Mounting on the host

Tools like gcsfuse, s3fuse, and rclone let you mount cloud storage buckets, folders, and files in your local filesystem. You can then point Open Topo Data at the mounted path.

For example, you could mount a GCS bucket like

mkdir /mnt/otd-cloud-datasets/
gcsfuse www-opentopodata-org-public /mnt/otd-cloud-datasets/

set up the dataset in config.yaml:

datasets:
- name: srtm-gcloud-subset
  path: data/test-srtm90m-subset/

then when running the docker image, include the mounted bucket as a volume:

docker run --rm -it --volume /mnt/otd-cloud-datasets/:/app/data:ro -p 5000:5000 opentopodata

This is the simplest set and forget way to point Open Topo Data at a dataset living in the cloud. But it requires a long-running host, and access to the host.

Mounting inside docker

You could do the mounting above inside the docker container, for example by building on the Open Topo Data docker image to add e.g. rclone as a dependency and do the actual mounting.
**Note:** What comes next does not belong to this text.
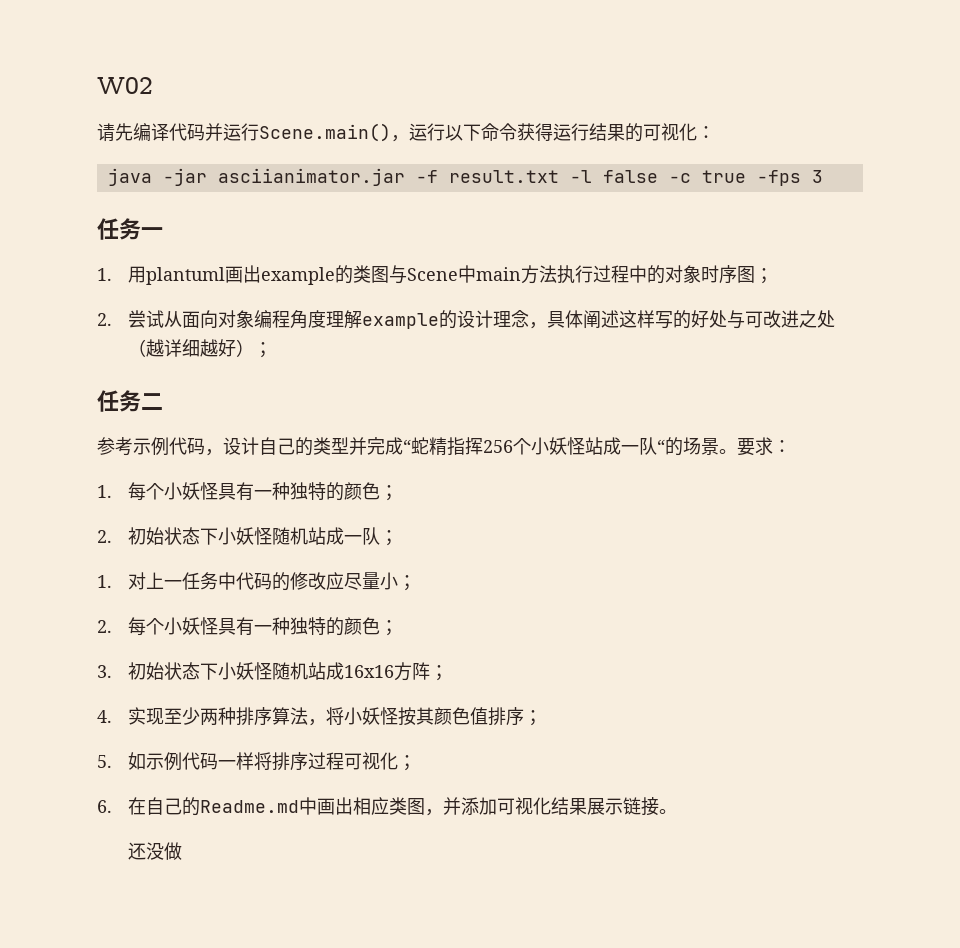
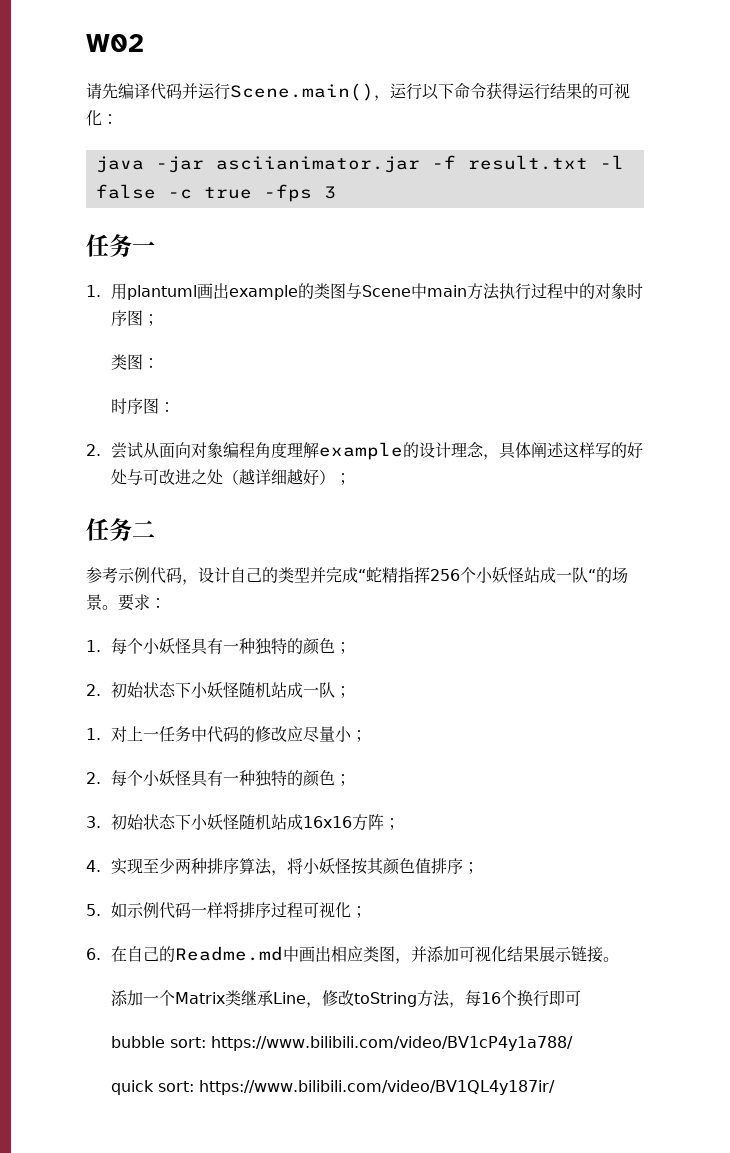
(774, 276) none -> [110,354,159,370] [110,398,175,414] // 类图： // 时序图：
[128,842,183,860] 还没做 -> [110,990,581,1008] [110,1036,573,1051] [110,1080,555,1095] 添加一个Matrix类继承Line，修改toString方法，每16个换行即可 // bubble sort: https://www.bilibili.com/video/BV1cP4y1a788/ // quick sort: https://www.bilibili.com/video/BV1QL4y187ir/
This lets you mount your cloud dataset without modifying the host. However, getting fuse to work inside a docker container can be tricky, and you may not have permissions to do this on some platforms (though it seems possible on GCE).

Building a VRT

VRT files are a container format for geospatial rasters, and they support cloud storage through special file paths: for example the path /vsigs/www-opentopodata-org-public/test-srtm90m-subset/N00E010.hgt references the file /test-srtm90m-subset/N00E010.hgt in the www-opentopodata-org-public bucket on Google Cloud Storage. There's a complete list of the special paths in the GDAL docs.
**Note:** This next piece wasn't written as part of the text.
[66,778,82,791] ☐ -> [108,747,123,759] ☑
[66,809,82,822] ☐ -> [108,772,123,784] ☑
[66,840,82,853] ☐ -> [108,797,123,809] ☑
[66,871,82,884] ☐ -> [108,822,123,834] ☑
Because Open Topo Data understands VRT files, we can build a VRT file wrapping all of the cloud files:

gdalbuildvrt data/gcloud/dataset.vrt /vsigs/www-opentopodata-org-public/test-srtm90m-subset/N00E010.hgt /vsigs/www-opentopodata-org-public/test-srtm90m-subset/N00E011.hgt.zip

and load this in Open Topo Data as a single file dataset:

datasets:
- name: srtm-gcloud-subset
  path: data/gcloud/

finally, you'll need to pass credentials to the docker container:

docker run -it -v /home/XXX/opentopodata/data:/app/data:ro -p 5000:5000 -e GS_SECRET_ACCESS_KEY=XXX -e GS_ACCESS_KEY_ID=XXX opentopodata

Again the GDAL docs have the format for the credential environment variables.